(Beginning of Input)
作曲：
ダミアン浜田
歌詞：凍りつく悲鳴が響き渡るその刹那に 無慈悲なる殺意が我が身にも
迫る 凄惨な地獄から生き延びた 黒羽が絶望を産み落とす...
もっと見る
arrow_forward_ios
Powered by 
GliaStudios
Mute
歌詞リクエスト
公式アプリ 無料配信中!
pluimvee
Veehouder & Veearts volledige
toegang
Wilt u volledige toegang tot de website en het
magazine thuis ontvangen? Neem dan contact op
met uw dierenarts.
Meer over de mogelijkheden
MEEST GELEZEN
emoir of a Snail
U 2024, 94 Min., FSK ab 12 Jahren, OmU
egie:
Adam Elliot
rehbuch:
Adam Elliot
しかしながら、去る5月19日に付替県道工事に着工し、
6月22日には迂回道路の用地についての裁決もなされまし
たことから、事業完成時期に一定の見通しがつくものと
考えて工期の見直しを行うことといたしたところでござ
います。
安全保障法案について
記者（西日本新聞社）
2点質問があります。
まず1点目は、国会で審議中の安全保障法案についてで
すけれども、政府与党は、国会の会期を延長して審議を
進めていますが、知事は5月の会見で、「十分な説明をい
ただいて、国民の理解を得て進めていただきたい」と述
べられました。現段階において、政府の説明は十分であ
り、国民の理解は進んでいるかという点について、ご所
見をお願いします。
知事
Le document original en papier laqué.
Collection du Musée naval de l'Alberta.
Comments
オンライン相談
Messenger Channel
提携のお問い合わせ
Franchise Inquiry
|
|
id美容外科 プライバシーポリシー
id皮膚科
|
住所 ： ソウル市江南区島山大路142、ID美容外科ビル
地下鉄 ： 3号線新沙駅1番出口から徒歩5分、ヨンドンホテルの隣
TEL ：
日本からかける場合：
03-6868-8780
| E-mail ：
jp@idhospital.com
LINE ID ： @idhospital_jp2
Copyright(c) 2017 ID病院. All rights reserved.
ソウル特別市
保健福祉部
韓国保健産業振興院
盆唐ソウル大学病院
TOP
(End of Input)
- _Assignment_: Reproduce every line of the entries above verbatim, keeping the original order and changing nothing.

- _Your response_:
作曲：
ダミアン浜田
歌詞：凍りつく悲鳴が響き渡るその刹那に 無慈悲なる殺意が我が身にも
迫る 凄惨な地獄から生き延びた 黒羽が絶望を産み落とす...
もっと見る
arrow_forward_ios
Powered by 
GliaStudios
Mute
歌詞リクエスト
公式アプリ 無料配信中!
pluimvee
Veehouder & Veearts volledige
toegang
Wilt u volledige toegang tot de website en het
magazine thuis ontvangen? Neem dan contact op
met uw dierenarts.
Meer over de mogelijkheden
MEEST GELEZEN
emoir of a Snail
U 2024, 94 Min., FSK ab 12 Jahren, OmU
egie:
Adam Elliot
rehbuch:
Adam Elliot
しかしながら、去る5月19日に付替県道工事に着工し、
6月22日には迂回道路の用地についての裁決もなされまし
たことから、事業完成時期に一定の見通しがつくものと
考えて工期の見直しを行うことといたしたところでござ
います。
安全保障法案について
記者（西日本新聞社）
2点質問があります。
まず1点目は、国会で審議中の安全保障法案についてで
すけれども、政府与党は、国会の会期を延長して審議を
進めていますが、知事は5月の会見で、「十分な説明をい
ただいて、国民の理解を得て進めていただきたい」と述
べられました。現段階において、政府の説明は十分であ
り、国民の理解は進んでいるかという点について、ご所
見をお願いします。
知事
Le document original en papier laqué.
Collection du Musée naval de l'Alberta.
Comments
オンライン相談
Messenger Channel
提携のお問い合わせ
Franchise Inquiry
|
|
id美容外科 プライバシーポリシー
id皮膚科
|
住所 ： ソウル市江南区島山大路142、ID美容外科ビル
地下鉄 ： 3号線新沙駅1番出口から徒歩5分、ヨンドンホテルの隣
TEL ：
日本からかける場合：
03-6868-8780
| E-mail ：
jp@idhospital.com
LINE ID ： @idhospital_jp2
Copyright(c) 2017 ID病院. All rights reserved.
ソウル特別市
保健福祉部
韓国保健産業振興院
盆唐ソウル大学病院
TOP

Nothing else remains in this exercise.